The prolific author also wrote numerous books, including "The Fortunes of War," "A Few Minutes With Andy Rooney," "Pieces of My Mind," "Word for Word," "Not That You Asked," and "Sweet and Sour."
Controversy followed Rooney throughout his career, and not always for good reason. In 2005, Rooney felt the need to refute a racist essay written anonymously in a poor imitation of his style and disseminated online with Rooney's name attached.
But sometimes the controversy was of Rooney's own making. Rooney's remarks about gay and black people - the former made on the air, the latter to an interviewer he said had misquoted him -earned him a month-long suspension without pay in 1990.
Cronkite defended Rooney against charges of racism, but Rooney continued to stir the pot throughout the last few decades of his career. In a 1992 essay about Native American complaints of insensitivity (there had been a campaign to change the name of the Atlanta Braves), he said "We feel guilty and we'll do what we can for them within reason, but they can't have their country back. Next question." In 2002, he said that women had "no business" working at football games as sideline reporters; in 2007, he wrote a newspaper column saying that all of today's baseball stars are "guys named Rodriguez to me."
Rooney was open to criticism. After a 1994 segment on the death of Kurt Cobain that drew significant viewer ire, he devoted the following week's seg to an apology and to on-air reading of negative feedback from people who had written him to challenge his perspective.
Indeed, self-interest was demonstrably not a part of Rooney's curmudgeonly perspective - in 1990, he blamed CBS's problems with the WGA on chairman Laurence Tisch and dared Tisch to fire him. The most complaints CBS ever received about a Rooney broadcast came in 2004, when he called Mel Gibson and Pat Robertson "wackos" on the air.
To hear Rooney tell it, he was just reporting the facts. "'Andrew,' God said to me - he always calls me Andrew; I like that - 'Andrew, you have the eyes and ears of a lot of people," Rooney said on "60 Minutes." "I wish you'd tell your viewers that both Pat Robertson and Mel Gibson strike Me as wackos.

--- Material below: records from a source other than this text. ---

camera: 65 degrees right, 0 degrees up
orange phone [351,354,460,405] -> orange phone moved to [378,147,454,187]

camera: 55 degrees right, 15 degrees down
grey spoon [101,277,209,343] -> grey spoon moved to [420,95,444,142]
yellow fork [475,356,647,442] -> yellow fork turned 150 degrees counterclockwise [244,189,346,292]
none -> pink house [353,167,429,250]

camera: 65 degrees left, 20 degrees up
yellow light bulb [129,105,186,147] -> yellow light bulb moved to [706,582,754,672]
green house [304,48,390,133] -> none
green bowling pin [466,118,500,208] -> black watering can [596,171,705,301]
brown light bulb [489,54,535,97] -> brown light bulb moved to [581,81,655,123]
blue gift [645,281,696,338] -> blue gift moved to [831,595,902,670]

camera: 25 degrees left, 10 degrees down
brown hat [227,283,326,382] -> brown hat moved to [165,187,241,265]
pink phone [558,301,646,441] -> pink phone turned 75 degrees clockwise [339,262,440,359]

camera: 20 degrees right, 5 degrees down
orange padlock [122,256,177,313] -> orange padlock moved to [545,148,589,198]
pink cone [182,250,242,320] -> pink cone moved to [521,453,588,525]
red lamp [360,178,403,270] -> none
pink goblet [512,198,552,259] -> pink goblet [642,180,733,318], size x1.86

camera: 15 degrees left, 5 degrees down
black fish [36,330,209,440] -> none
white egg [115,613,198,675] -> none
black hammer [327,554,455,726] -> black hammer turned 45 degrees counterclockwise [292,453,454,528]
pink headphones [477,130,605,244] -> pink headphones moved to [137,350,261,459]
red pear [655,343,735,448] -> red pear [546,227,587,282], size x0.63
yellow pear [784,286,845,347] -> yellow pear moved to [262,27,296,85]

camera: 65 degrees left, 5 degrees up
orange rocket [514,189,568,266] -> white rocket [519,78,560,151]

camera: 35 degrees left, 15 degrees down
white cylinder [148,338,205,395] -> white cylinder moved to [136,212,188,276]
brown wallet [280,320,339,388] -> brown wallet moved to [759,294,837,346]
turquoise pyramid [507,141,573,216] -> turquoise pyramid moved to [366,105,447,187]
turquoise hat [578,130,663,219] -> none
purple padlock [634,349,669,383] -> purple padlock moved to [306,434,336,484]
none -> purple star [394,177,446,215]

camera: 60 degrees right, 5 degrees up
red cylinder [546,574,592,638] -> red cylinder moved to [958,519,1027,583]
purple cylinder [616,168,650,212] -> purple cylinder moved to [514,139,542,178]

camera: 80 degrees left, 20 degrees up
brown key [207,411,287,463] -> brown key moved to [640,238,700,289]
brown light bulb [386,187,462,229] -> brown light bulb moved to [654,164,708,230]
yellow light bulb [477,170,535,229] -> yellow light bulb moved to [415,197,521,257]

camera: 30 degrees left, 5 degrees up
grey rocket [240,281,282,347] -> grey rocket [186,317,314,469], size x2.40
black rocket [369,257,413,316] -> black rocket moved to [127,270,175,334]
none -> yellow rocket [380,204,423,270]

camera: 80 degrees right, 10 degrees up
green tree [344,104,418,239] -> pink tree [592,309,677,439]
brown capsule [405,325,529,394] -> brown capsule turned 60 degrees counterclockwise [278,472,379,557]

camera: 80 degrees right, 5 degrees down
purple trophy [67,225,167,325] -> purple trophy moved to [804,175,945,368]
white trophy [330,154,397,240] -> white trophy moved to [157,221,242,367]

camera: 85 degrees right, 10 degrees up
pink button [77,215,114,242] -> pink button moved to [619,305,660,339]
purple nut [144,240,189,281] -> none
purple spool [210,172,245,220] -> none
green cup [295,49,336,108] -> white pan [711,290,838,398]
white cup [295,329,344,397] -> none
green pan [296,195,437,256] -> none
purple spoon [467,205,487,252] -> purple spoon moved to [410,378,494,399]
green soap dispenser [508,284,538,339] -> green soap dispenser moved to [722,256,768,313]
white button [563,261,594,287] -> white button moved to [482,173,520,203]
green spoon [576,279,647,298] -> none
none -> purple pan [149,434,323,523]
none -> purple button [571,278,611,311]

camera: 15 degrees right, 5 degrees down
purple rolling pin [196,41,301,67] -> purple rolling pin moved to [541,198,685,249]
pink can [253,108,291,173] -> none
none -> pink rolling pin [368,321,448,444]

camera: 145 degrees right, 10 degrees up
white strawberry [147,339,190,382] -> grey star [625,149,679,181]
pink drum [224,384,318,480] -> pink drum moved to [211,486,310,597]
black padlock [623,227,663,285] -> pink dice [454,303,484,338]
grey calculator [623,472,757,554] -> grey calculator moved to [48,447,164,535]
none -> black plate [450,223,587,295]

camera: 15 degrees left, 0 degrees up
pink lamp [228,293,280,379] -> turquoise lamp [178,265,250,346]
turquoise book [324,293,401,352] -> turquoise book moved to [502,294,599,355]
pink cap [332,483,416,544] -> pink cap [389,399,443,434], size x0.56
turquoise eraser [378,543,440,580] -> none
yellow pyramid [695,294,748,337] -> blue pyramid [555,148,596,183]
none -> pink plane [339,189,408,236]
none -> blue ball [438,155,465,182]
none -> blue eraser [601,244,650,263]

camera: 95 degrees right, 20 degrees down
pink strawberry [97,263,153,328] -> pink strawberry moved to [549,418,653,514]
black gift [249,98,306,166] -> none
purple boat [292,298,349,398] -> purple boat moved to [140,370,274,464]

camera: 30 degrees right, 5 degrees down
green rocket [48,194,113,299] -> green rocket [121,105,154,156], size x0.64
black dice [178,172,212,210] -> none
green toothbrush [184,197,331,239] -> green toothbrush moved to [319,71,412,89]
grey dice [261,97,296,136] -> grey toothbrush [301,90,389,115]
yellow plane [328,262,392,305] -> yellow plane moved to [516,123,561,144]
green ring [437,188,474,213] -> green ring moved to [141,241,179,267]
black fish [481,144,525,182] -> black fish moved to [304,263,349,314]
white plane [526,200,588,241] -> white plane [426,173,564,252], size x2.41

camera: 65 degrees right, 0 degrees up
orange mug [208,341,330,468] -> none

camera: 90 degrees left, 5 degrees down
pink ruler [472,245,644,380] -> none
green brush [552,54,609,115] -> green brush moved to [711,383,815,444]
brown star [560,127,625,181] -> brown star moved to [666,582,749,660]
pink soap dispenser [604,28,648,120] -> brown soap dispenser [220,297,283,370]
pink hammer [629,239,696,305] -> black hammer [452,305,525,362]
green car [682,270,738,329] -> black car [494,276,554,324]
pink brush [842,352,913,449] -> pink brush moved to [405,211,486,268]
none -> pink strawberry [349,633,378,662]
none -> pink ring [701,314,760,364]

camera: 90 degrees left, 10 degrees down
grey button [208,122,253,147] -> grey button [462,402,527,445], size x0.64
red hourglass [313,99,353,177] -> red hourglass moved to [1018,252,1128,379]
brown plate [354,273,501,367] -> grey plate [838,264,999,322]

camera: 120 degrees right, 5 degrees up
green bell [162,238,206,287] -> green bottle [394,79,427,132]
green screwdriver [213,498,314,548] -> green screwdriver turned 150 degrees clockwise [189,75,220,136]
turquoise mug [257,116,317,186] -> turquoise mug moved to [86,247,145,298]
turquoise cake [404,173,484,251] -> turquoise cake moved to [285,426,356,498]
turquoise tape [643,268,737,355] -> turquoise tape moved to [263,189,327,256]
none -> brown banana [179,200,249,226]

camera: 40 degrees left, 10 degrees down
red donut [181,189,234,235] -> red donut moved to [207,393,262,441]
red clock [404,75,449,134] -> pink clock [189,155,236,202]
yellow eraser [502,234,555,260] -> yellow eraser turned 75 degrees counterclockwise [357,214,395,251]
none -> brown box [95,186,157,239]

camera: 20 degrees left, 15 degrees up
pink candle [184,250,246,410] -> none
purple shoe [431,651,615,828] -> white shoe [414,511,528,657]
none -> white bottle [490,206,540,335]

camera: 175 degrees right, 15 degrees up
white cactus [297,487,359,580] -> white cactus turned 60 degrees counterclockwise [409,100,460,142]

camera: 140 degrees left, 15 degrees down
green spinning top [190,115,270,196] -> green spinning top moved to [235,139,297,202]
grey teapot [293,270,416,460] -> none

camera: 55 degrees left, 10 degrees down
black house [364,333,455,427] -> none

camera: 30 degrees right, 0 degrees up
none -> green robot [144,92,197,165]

I believe that's one of your current words."
"I think its' fair to say that he was the most popular person ever to appear on '60 Minutes,'" said fellow CBS Newsie Steve Kroft, "and I'm sure Andy would agree with that assessment.
His wife of 62 years, Marguerite, predeceased him in 2004. He is survived by four children: Ellen, a photographer; Brian, an ABC News correspondent; Emily, the host of PBS's Boston public affairs show "Greater Boston; and Martha Fishel, who works for the U.S. National Library of Medicine; along with five grandchildren and two great-grandchildren.
Funeral services will be private. A memorial will be announced at a later date.